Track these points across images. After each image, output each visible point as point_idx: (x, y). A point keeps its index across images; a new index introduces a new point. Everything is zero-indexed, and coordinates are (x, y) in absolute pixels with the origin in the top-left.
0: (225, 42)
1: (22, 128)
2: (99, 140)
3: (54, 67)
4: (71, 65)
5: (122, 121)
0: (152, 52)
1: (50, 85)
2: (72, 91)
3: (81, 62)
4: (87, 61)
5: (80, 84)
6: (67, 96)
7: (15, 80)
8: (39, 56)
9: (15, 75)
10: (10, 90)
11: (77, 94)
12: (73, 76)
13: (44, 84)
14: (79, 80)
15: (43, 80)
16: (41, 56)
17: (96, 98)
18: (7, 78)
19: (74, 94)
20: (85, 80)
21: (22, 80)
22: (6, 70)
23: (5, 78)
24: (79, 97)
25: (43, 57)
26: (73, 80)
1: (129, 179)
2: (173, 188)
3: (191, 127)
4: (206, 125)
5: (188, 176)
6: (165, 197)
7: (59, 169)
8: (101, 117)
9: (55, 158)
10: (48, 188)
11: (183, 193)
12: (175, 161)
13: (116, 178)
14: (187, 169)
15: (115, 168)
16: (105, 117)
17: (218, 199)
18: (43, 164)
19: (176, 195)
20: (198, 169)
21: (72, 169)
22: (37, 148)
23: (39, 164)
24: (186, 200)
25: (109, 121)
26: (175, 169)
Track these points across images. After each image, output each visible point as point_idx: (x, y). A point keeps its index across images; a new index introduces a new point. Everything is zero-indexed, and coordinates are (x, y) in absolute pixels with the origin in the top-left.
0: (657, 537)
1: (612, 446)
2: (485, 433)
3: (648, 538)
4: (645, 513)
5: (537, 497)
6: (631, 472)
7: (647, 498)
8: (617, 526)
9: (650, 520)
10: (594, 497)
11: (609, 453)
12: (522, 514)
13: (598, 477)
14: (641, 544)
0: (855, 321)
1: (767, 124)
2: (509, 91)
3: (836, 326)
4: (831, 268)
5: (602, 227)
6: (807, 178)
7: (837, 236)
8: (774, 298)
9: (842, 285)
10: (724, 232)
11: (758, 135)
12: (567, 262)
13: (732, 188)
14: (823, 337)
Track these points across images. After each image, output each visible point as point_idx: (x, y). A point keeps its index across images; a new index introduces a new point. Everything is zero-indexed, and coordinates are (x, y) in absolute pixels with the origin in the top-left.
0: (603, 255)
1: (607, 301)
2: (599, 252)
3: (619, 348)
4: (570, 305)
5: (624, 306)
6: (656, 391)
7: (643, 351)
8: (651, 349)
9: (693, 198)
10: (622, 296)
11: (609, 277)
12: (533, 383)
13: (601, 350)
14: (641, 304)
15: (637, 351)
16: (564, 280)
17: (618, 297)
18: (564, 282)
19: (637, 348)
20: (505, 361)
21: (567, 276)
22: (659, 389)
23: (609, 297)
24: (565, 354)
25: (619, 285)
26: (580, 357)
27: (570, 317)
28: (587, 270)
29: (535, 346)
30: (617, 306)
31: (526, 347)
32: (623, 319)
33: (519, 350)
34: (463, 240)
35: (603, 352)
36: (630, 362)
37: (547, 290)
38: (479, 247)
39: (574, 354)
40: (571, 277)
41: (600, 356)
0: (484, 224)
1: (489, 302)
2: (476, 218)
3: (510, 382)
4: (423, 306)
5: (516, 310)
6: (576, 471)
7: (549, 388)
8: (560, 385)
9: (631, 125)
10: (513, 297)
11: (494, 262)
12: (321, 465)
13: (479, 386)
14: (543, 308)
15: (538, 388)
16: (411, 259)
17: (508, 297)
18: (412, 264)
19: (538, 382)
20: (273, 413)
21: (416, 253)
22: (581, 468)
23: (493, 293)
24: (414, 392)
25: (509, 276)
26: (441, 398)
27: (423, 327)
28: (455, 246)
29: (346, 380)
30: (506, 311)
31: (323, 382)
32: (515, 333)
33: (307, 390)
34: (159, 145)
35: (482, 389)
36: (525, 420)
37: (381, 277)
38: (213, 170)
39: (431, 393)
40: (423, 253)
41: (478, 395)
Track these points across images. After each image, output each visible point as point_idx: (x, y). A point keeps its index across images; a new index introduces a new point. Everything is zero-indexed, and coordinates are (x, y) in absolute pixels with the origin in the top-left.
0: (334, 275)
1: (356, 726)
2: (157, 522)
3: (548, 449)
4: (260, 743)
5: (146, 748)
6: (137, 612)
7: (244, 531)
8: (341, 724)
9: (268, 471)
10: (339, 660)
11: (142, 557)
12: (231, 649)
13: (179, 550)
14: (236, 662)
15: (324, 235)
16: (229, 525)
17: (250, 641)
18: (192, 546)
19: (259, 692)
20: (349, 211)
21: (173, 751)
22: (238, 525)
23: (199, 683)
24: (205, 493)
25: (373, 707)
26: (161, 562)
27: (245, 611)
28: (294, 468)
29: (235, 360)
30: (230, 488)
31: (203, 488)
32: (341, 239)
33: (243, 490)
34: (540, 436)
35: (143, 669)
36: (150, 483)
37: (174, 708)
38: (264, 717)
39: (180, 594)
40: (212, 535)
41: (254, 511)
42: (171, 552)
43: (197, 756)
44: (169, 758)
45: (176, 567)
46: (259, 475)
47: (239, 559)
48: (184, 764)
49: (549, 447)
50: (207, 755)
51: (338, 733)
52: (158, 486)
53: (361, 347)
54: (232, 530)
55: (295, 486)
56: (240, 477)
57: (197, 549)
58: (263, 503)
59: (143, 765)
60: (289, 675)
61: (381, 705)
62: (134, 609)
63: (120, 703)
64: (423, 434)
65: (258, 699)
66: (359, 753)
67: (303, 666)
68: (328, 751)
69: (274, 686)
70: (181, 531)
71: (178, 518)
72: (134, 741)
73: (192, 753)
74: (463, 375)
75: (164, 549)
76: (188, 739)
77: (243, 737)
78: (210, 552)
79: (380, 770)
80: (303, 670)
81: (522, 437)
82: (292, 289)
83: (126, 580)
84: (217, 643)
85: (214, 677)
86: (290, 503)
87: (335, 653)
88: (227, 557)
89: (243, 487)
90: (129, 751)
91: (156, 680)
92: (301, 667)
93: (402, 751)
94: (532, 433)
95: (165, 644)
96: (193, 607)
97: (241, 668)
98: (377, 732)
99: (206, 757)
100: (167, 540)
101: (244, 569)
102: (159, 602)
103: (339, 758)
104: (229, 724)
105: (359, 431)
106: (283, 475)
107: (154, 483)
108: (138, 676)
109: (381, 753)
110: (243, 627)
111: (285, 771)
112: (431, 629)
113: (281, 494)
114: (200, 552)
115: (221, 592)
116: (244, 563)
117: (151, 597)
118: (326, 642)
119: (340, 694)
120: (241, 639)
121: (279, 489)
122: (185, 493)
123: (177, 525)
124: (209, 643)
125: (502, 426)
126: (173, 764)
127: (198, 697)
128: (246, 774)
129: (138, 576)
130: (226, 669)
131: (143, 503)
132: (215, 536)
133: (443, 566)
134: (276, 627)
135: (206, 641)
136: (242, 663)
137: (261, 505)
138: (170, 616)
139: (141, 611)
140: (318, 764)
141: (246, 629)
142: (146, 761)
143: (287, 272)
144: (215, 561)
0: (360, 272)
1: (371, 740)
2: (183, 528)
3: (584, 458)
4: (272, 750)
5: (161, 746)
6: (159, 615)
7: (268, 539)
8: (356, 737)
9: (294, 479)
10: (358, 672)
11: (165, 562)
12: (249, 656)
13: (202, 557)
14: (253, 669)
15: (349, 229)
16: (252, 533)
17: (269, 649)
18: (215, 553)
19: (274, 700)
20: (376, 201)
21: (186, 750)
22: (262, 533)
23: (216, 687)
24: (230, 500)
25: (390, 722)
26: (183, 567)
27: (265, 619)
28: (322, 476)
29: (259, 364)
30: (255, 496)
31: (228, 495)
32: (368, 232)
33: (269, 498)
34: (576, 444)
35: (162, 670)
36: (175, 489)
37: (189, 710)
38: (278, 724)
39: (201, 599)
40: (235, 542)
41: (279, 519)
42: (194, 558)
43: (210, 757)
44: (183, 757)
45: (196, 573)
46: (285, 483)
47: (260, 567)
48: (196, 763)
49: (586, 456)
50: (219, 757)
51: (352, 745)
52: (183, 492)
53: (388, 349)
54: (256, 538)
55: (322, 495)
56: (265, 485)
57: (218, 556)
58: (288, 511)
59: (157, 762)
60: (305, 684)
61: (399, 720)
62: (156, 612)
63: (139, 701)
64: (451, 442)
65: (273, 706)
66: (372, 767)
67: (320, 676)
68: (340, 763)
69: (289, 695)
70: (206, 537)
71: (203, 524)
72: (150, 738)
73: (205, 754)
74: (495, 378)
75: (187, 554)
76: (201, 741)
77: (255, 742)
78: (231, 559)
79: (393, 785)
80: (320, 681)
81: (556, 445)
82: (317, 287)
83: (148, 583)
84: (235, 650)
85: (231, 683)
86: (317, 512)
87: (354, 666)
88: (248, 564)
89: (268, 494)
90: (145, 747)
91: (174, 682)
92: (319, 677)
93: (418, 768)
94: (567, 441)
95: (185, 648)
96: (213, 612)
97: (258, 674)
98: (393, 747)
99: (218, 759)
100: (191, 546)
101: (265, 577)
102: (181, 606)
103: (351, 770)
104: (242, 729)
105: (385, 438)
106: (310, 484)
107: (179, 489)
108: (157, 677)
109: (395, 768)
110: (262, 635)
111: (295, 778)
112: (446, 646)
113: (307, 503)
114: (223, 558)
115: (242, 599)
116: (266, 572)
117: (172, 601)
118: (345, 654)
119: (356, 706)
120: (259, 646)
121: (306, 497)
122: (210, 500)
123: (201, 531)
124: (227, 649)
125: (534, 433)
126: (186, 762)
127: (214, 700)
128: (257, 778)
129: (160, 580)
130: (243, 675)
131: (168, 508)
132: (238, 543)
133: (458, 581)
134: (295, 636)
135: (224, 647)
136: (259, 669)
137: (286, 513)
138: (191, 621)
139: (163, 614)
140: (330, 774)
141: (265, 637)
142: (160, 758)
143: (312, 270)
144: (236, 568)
※ ※ ※
### AIM OF THE EXERCISE
Copy, with no changes, the lines from the one containing "6: (67, 96)" up to and including the one containing "20: (198, 169)".

### TASK ANSWER
6: (67, 96)
7: (15, 80)
8: (39, 56)
9: (15, 75)
10: (10, 90)
11: (77, 94)
12: (73, 76)
13: (44, 84)
14: (79, 80)
15: (43, 80)
16: (41, 56)
17: (96, 98)
18: (7, 78)
19: (74, 94)
20: (85, 80)
21: (22, 80)
22: (6, 70)
23: (5, 78)
24: (79, 97)
25: (43, 57)
26: (73, 80)
1: (129, 179)
2: (173, 188)
3: (191, 127)
4: (206, 125)
5: (188, 176)
6: (165, 197)
7: (59, 169)
8: (101, 117)
9: (55, 158)
10: (48, 188)
11: (183, 193)
12: (175, 161)
13: (116, 178)
14: (187, 169)
15: (115, 168)
16: (105, 117)
17: (218, 199)
18: (43, 164)
19: (176, 195)
20: (198, 169)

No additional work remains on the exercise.